━━ Input data

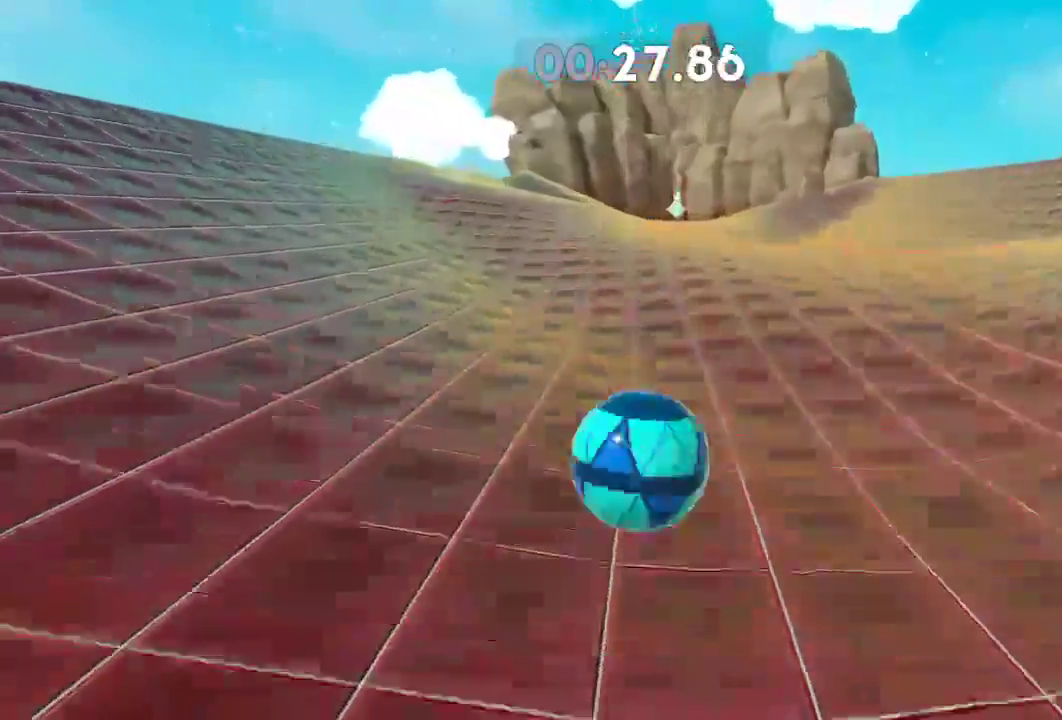
{"buttons": [], "left_stick": "up", "right_stick": "center", "events": []}
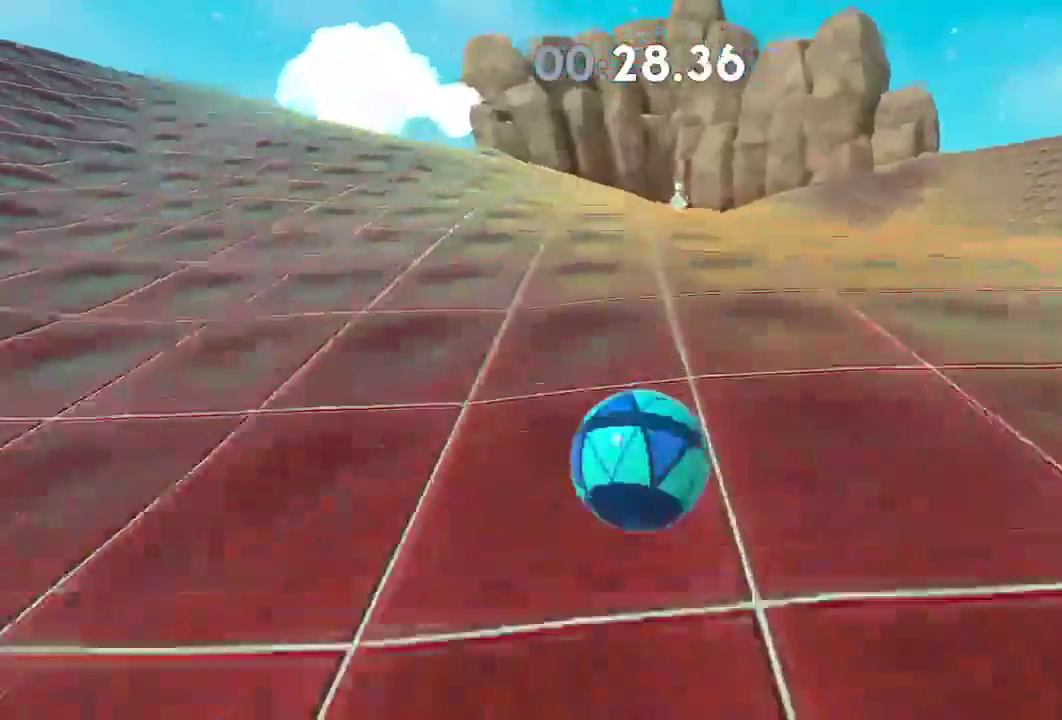
{"buttons": [], "left_stick": "up-right", "right_stick": "center", "events": [[150, "left_stick", "up-right"]]}
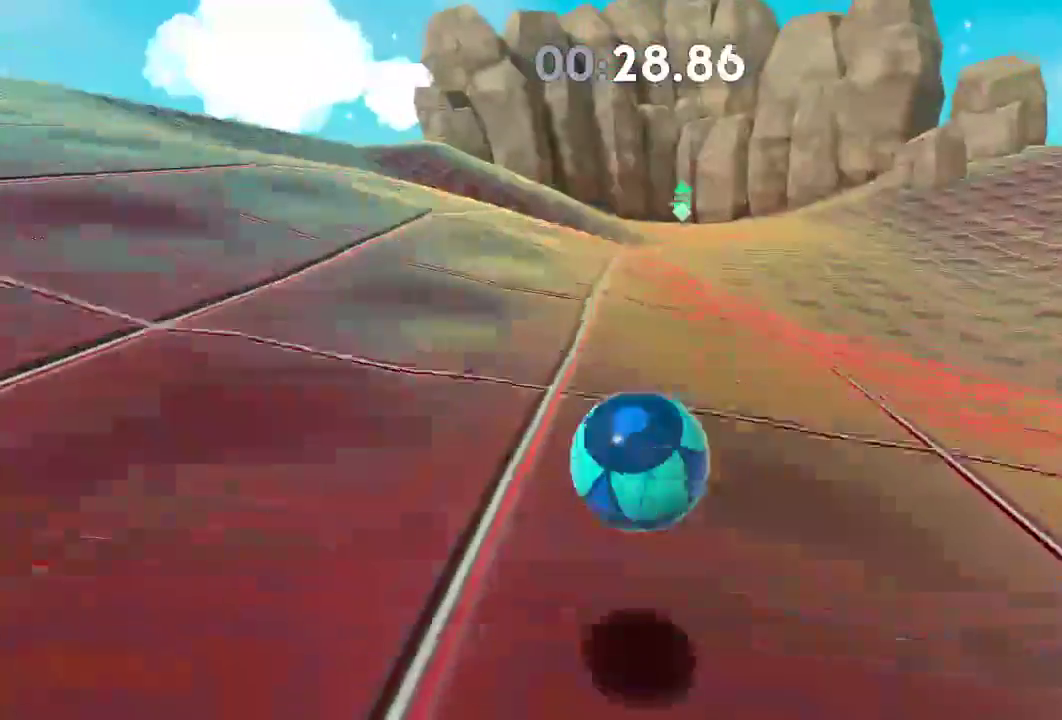
{"buttons": [], "left_stick": "up-right", "right_stick": "center", "events": []}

━━━━

= Prompt =
Your copy should match the data exactly, apart from the images, which are dropped.

= Answer section =
{"buttons": [], "left_stick": "up", "right_stick": "center", "events": []}
{"buttons": [], "left_stick": "up-right", "right_stick": "center", "events": [[150, "left_stick", "up-right"]]}
{"buttons": [], "left_stick": "up-right", "right_stick": "center", "events": []}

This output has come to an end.